DIRECTIONS >> Return the following from the records below: each line, word for word, starting with the line that contains "1: (326, 186)" and going on through the line that contains "11: (325, 204)", with nothing outside that range.

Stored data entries

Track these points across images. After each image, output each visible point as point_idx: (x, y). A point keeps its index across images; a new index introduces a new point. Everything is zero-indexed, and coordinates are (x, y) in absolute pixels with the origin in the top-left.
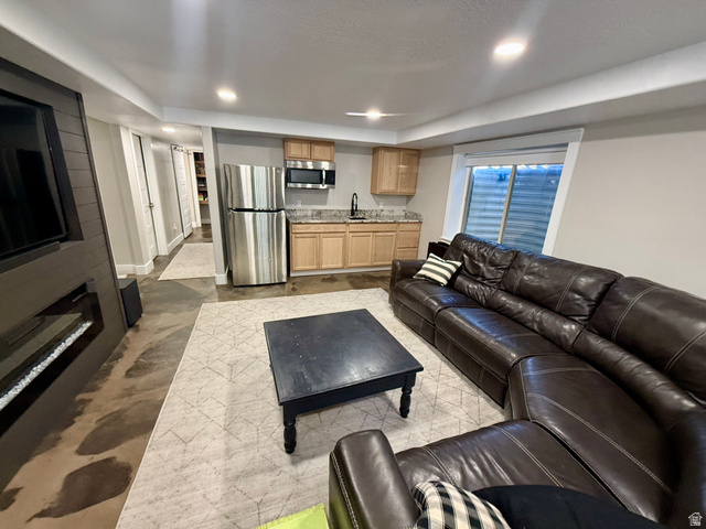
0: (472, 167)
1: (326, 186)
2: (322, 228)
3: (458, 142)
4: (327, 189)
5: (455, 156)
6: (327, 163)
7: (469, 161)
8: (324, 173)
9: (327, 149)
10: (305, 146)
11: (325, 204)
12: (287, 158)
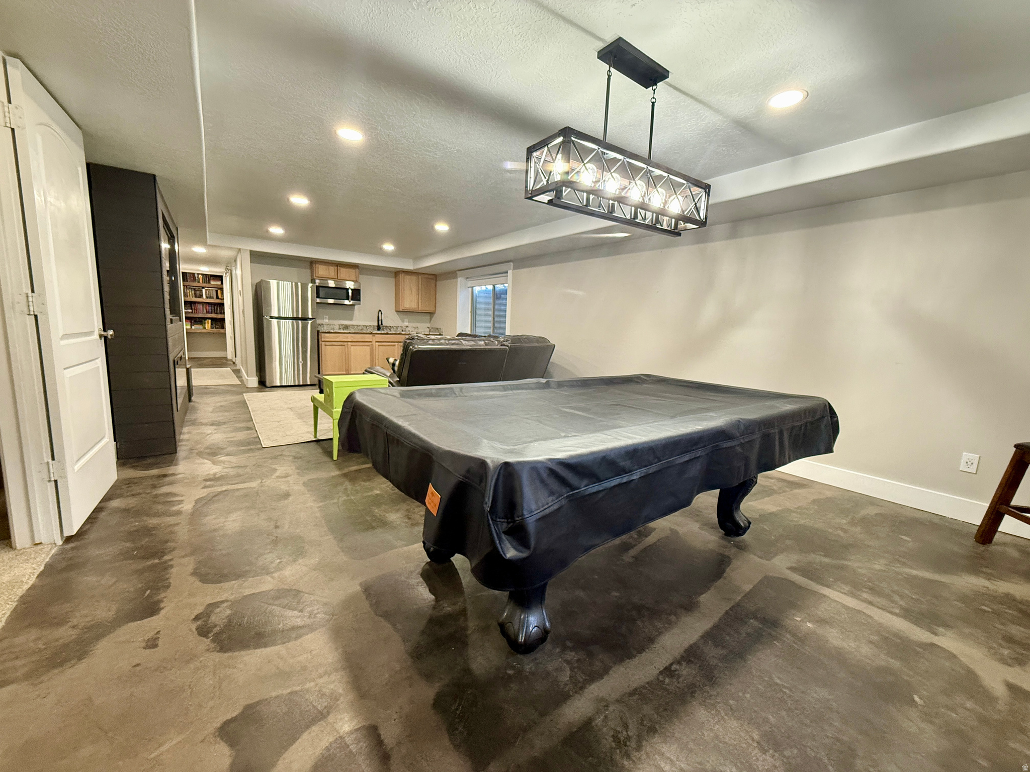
0: (472, 287)
1: (352, 302)
2: (350, 337)
3: (460, 268)
4: (353, 305)
5: (459, 279)
6: (353, 283)
7: (470, 283)
8: (350, 291)
9: (352, 272)
10: (332, 269)
11: (351, 319)
12: (315, 278)
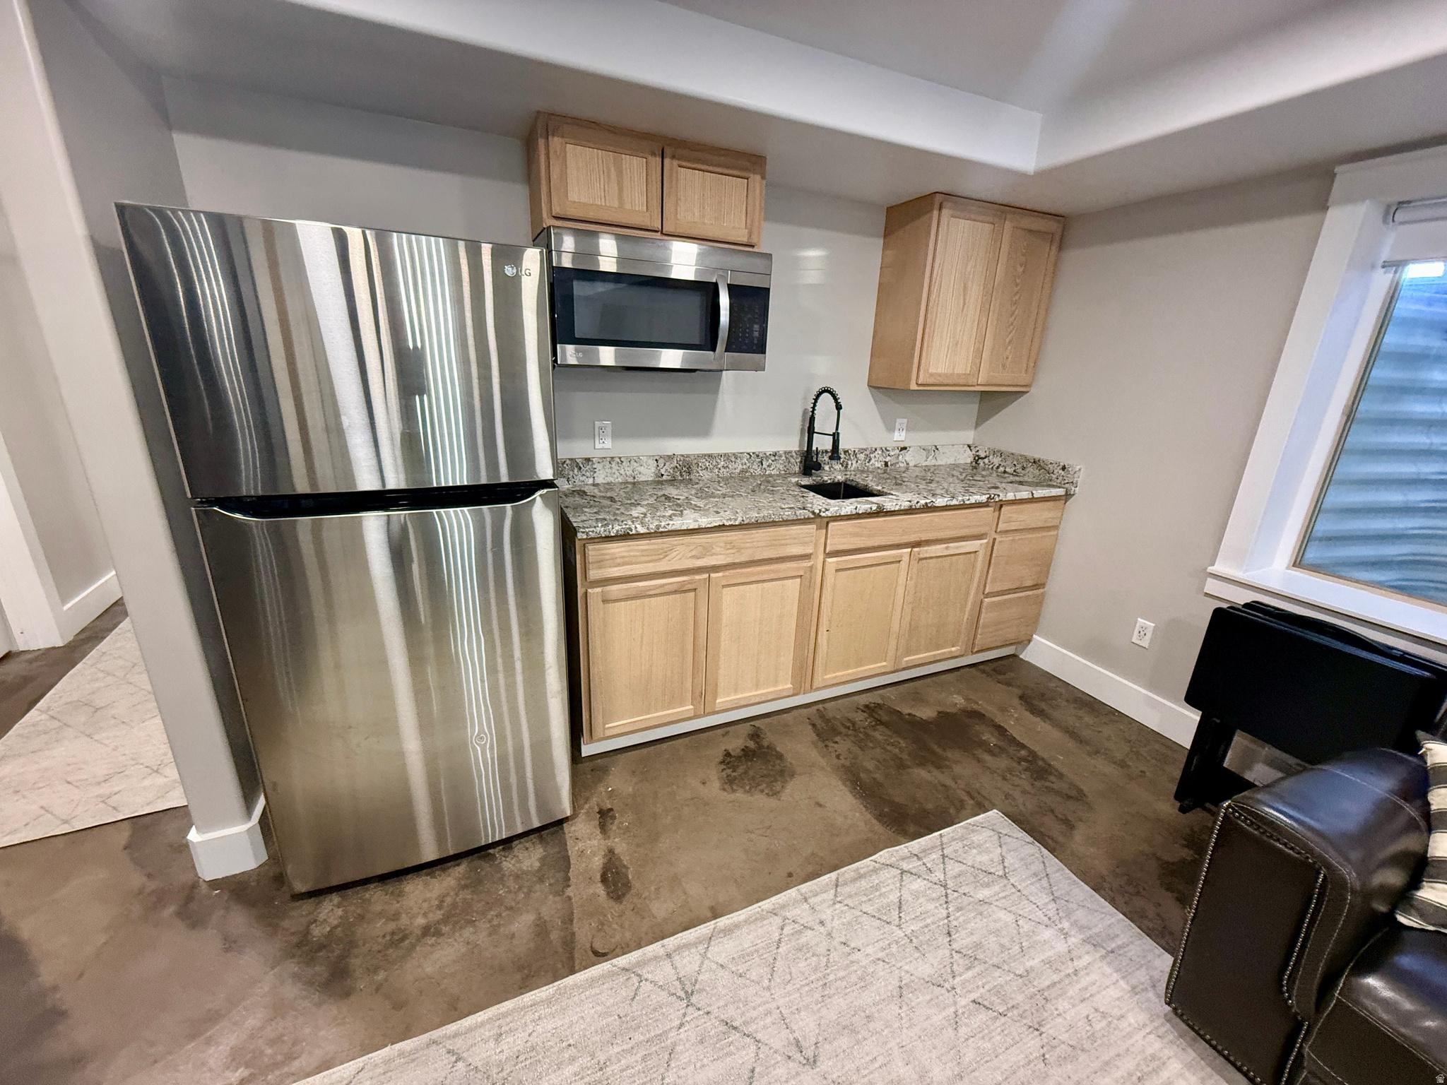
2: (720, 551)
7: (1389, 244)
8: (724, 300)
10: (636, 168)
11: (703, 429)
12: (549, 222)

TASK RESPONSE >>
1: (326, 186)
2: (322, 228)
3: (458, 142)
4: (327, 189)
5: (455, 156)
6: (327, 163)
7: (469, 161)
8: (324, 173)
9: (327, 149)
10: (305, 146)
11: (325, 204)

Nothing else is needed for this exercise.